#### [The task]
From the data below, copy exactly the lines that lie between the one holding "Allmänna villkor" and the one holding "användarvänlig service. Cookies", including both, and nothing more.

#### [Data]
════

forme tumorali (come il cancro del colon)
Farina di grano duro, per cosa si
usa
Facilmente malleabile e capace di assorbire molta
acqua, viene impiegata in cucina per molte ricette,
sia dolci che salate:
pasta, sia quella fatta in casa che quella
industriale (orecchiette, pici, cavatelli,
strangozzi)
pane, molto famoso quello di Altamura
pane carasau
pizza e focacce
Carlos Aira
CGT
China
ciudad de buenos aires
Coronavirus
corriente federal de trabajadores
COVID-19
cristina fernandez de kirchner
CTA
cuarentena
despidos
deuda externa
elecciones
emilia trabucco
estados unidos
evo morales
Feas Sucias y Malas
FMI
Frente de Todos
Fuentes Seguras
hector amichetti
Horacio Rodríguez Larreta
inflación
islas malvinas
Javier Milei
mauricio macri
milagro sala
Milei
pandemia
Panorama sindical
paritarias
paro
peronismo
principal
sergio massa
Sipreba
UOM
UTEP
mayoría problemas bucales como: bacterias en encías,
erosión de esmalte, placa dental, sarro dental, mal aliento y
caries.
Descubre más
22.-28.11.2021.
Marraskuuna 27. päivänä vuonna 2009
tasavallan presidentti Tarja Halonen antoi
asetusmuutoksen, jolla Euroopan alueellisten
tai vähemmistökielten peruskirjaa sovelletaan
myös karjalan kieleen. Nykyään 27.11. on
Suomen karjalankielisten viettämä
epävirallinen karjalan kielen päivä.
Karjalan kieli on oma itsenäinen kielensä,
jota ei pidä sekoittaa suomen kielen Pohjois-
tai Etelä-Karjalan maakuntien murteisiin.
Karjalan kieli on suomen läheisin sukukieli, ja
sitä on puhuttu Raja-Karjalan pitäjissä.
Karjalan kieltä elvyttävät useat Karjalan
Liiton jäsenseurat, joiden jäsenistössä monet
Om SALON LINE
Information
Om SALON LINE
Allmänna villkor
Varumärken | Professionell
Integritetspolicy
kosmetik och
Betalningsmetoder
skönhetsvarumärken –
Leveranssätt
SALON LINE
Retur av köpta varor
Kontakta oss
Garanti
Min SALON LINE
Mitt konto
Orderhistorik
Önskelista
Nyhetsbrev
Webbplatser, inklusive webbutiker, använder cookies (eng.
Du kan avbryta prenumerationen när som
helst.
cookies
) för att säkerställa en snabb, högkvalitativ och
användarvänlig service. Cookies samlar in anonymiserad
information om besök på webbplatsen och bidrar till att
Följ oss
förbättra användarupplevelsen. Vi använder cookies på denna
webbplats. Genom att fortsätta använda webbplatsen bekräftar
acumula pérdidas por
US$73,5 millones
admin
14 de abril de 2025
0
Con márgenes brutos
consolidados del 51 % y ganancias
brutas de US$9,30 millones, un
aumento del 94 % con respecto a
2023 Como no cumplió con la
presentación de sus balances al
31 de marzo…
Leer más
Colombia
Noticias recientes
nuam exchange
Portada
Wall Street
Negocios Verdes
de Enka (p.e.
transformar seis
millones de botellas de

════

#### [Written solution]
Allmänna villkor
Varumärken | Professionell
Integritetspolicy
kosmetik och
Betalningsmetoder
skönhetsvarumärken –
Leveranssätt
SALON LINE
Retur av köpta varor
Kontakta oss
Garanti
Min SALON LINE
Mitt konto
Orderhistorik
Önskelista
Nyhetsbrev
Webbplatser, inklusive webbutiker, använder cookies (eng.
Du kan avbryta prenumerationen när som
helst.
cookies
) för att säkerställa en snabb, högkvalitativ och
användarvänlig service. Cookies samlar in anonymiserad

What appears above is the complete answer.